**Directions:**
The entries are to be output word for word, with the pictures omitted.

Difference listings
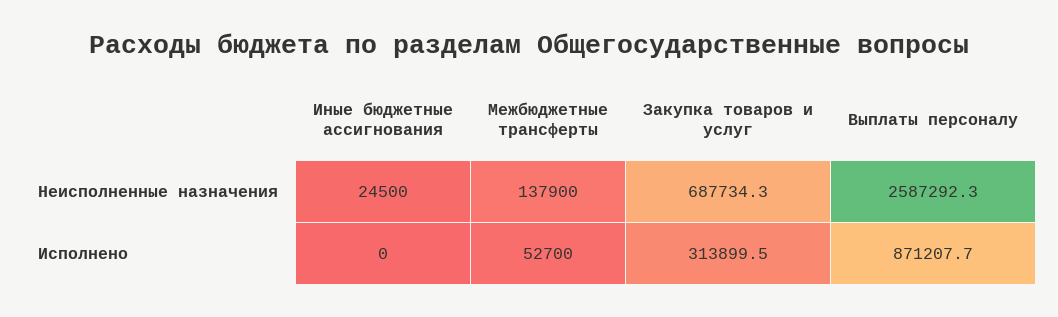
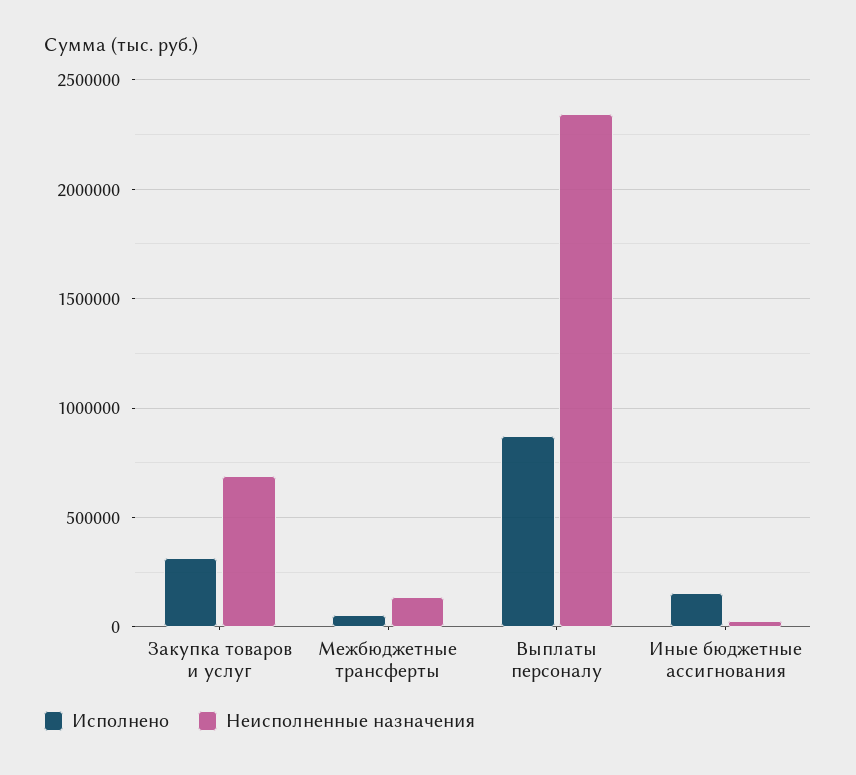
  {
    "Неисполненные назначения": {
      "Иные бюджетные ассигнования": 24500,
      "Межбюджетные трансферты": 137900,
      "Закупка товаров и услуг": 687734.3,
-     "Выплаты персоналу": 2587292.3
+     "Выплаты персоналу": 2350000
    },
    "Исполнено": {
-     "Иные бюджетные ассигнования": 0,
+     "Иные бюджетные ассигнования": 150000,
      "Межбюджетные трансферты": 52700,
      "Закупка товаров и услуг": 313899.5,
      "Выплаты персоналу": 871207.7
    }
  }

**Exercise response:**
  {
    "Неисполненные назначения": {
      "Иные бюджетные ассигнования": 24500,
      "Межбюджетные трансферты": 137900,
      "Закупка товаров и услуг": 687734.3,
-     "Выплаты персоналу": 2587292.3
+     "Выплаты персоналу": 2350000
    },
    "Исполнено": {
-     "Иные бюджетные ассигнования": 0,
+     "Иные бюджетные ассигнования": 150000,
      "Межбюджетные трансферты": 52700,
      "Закупка товаров и услуг": 313899.5,
      "Выплаты персоналу": 871207.7
    }
  }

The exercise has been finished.